Rosemary was born in Christchurch, but her family moved to Auckland when she was 12 and she had her secondary education at Selwyn College. After a stint at the New Zealand College of Fashion Design, she took up her first job in the wardrobe department of the Mercury Theatre. In 1985 she worked for Colin Cole’s couture fashion company in Parnell before becoming a pattern cutter for Miss Deb making high street fashion for young kiwi women.
After arriving in England in 1990, Rosemary had the obligatory stint behind a bar in a Carnaby Street pub before continuing her pattern of alternating between couture design and the high street. A job at a Maida Vale couturier saw her designing for clients ranging from Hasidic Jews to princesses of Bahrain. While her next position, as a pattern maker for Lagenes in Camden was all about working on fashion for Top Shop, Dorothy Perkins and Etam.
But Rosemary felt something was lacking. “I wasn’t being creative enough. Instead I was just churning out a version of someone else’s stuff and not achieving what I wanted to do.”
After marrying an Englishman and having her first daughter, Rosemary made couture wedding dresses and suits from home but a second daughter, and a move from London to St Albans prompted a change in career. In spite of her husband’s misgivings, she enrolled in a garden design course at further education college Capel Manor in Enfield and - hitting the ground running – set up her own company before she had even completed the course.
Starting as a freelancer, she began to network and build her own client base including a Russian oligarch who was taken with her work after seeing her stand at the Chelsea Flower Show.
In 2009 Rosemary became a Registered Member of the Society of Garden Designers, the professional association for UK garden designers. 2012 saw her creating the 1950s picnic style Chelsea Flower Show trade stand – which won her a Certificate of Merit – and in 2015 she won the Society of Garden Designers’ 2014 Pocket Garden Award for a wonderful river garden design (check out the photos on Rosemary’s website and do look out for the NZ native bird cushions).
While things were going well with Rosemary’s business, she had a real shock on the health front when she discovered she had ovarian cancer while working on a Chelsea Flower Show garden.
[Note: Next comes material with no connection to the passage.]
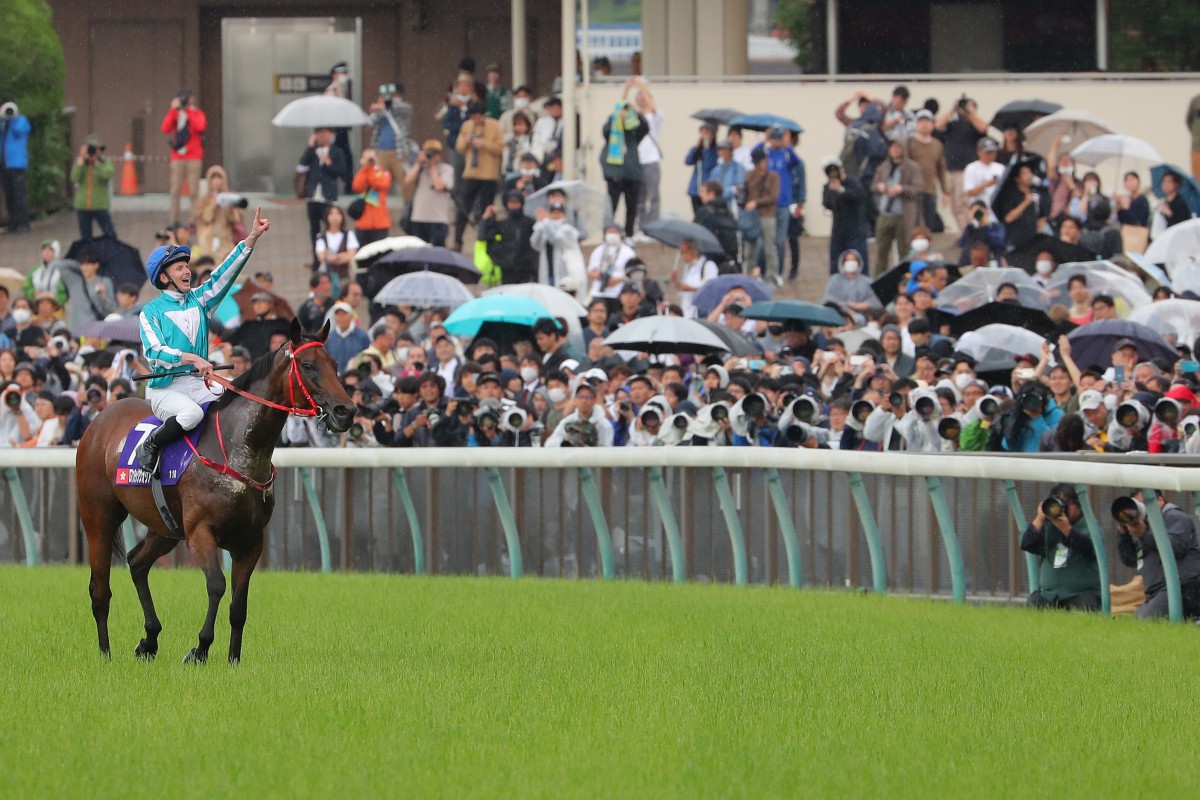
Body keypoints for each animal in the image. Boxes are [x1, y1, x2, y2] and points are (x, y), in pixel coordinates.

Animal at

Rosemary has since made a full recovery, but says that picking up her Design Excellence award from BALI, the British Association of Landscape Industries, while wearing a wig just after her fifth cycle of chemotherapy was a somewhat surreal experience. However she says that it was important for her to keep working during her treatment as a way of keeping her own sanity.
And what do her clients want? “A lot of my clients don’t want a garden that requires work. They want a peaceful space to be in which is a neat and tidy extension of their house. So I give them clipped hedging and a garden which is quite formal and non-naturalistic.
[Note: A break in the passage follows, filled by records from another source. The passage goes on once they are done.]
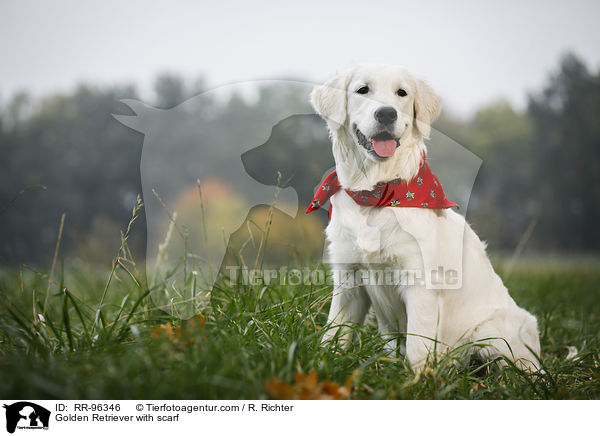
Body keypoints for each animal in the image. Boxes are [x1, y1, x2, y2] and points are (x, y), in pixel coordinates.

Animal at [312, 64, 540, 372]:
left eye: (402, 93)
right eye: (362, 90)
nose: (387, 114)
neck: (376, 195)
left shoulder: (420, 283)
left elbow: (417, 347)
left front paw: (417, 379)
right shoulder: (349, 281)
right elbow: (334, 333)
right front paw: (323, 364)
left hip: (492, 334)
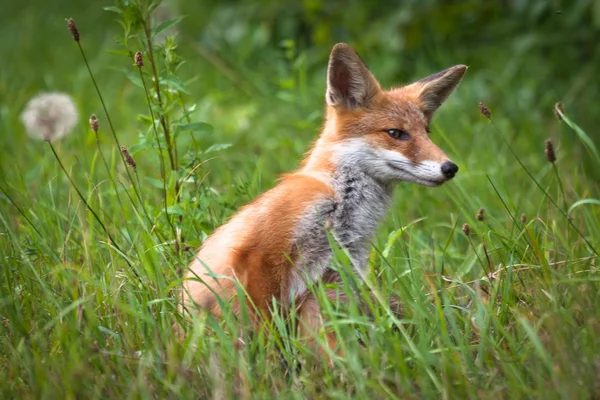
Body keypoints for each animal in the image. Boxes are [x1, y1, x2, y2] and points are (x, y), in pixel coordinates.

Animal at [180, 43, 466, 350]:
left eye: (427, 132)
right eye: (395, 133)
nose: (450, 168)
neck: (341, 203)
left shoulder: (334, 276)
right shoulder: (260, 252)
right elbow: (267, 329)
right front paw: (271, 360)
“People with country gardens often want something softer. I’ve moved to planting a mix of perennials and shrubs and I often use good New Zealand shrubs. Flaxes have had their moment but I use pittosporum and hebes which are a good replacement for box.”
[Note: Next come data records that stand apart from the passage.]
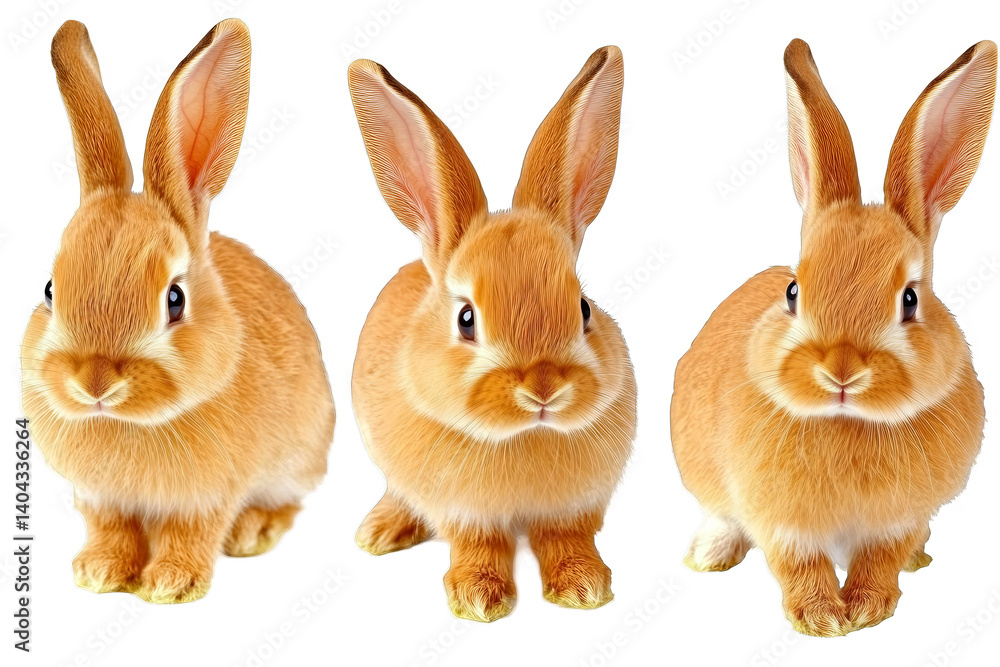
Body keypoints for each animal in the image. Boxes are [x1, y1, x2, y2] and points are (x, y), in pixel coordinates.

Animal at [19, 19, 335, 604]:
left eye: (175, 299)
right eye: (50, 290)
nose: (94, 382)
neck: (125, 422)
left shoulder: (208, 496)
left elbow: (192, 534)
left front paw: (170, 584)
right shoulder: (99, 499)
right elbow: (111, 530)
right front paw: (99, 573)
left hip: (297, 457)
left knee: (287, 503)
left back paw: (253, 532)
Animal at [347, 46, 636, 622]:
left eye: (583, 308)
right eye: (466, 319)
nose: (543, 388)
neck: (525, 435)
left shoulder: (573, 510)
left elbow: (567, 540)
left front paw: (584, 588)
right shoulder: (464, 512)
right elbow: (477, 546)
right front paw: (479, 597)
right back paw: (379, 532)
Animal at [671, 38, 996, 636]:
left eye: (910, 299)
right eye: (794, 291)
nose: (841, 371)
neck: (848, 422)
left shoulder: (899, 520)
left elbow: (882, 558)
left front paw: (867, 608)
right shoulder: (782, 521)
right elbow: (796, 562)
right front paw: (821, 618)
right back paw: (707, 555)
Rosemary believes everyone should be growing plants, even if it’s just a few herbs in a window box as “it gives some meaning to life and so much pleasure.” Even with so much garden design in her life, she still has time to enjoy her own garden where her husband is allowed to do some mowing and pruning (“but only under my instruction”).
Currently Rosemary has three large projects coming to an end, including the refurbishing of a 12-acre garden, and she’s looking forward to creating another river garden, which will provide a number of ecological challenges. But she always has a soft spot for the Chelsea Flower Show: “It’s theatre for gardens and complete madness. You work from 8am to 8pm and there’s no rest but it is great fun. It’s very intense but there’s huge camaraderie” and would love to design a competitive garden next year or in 2019.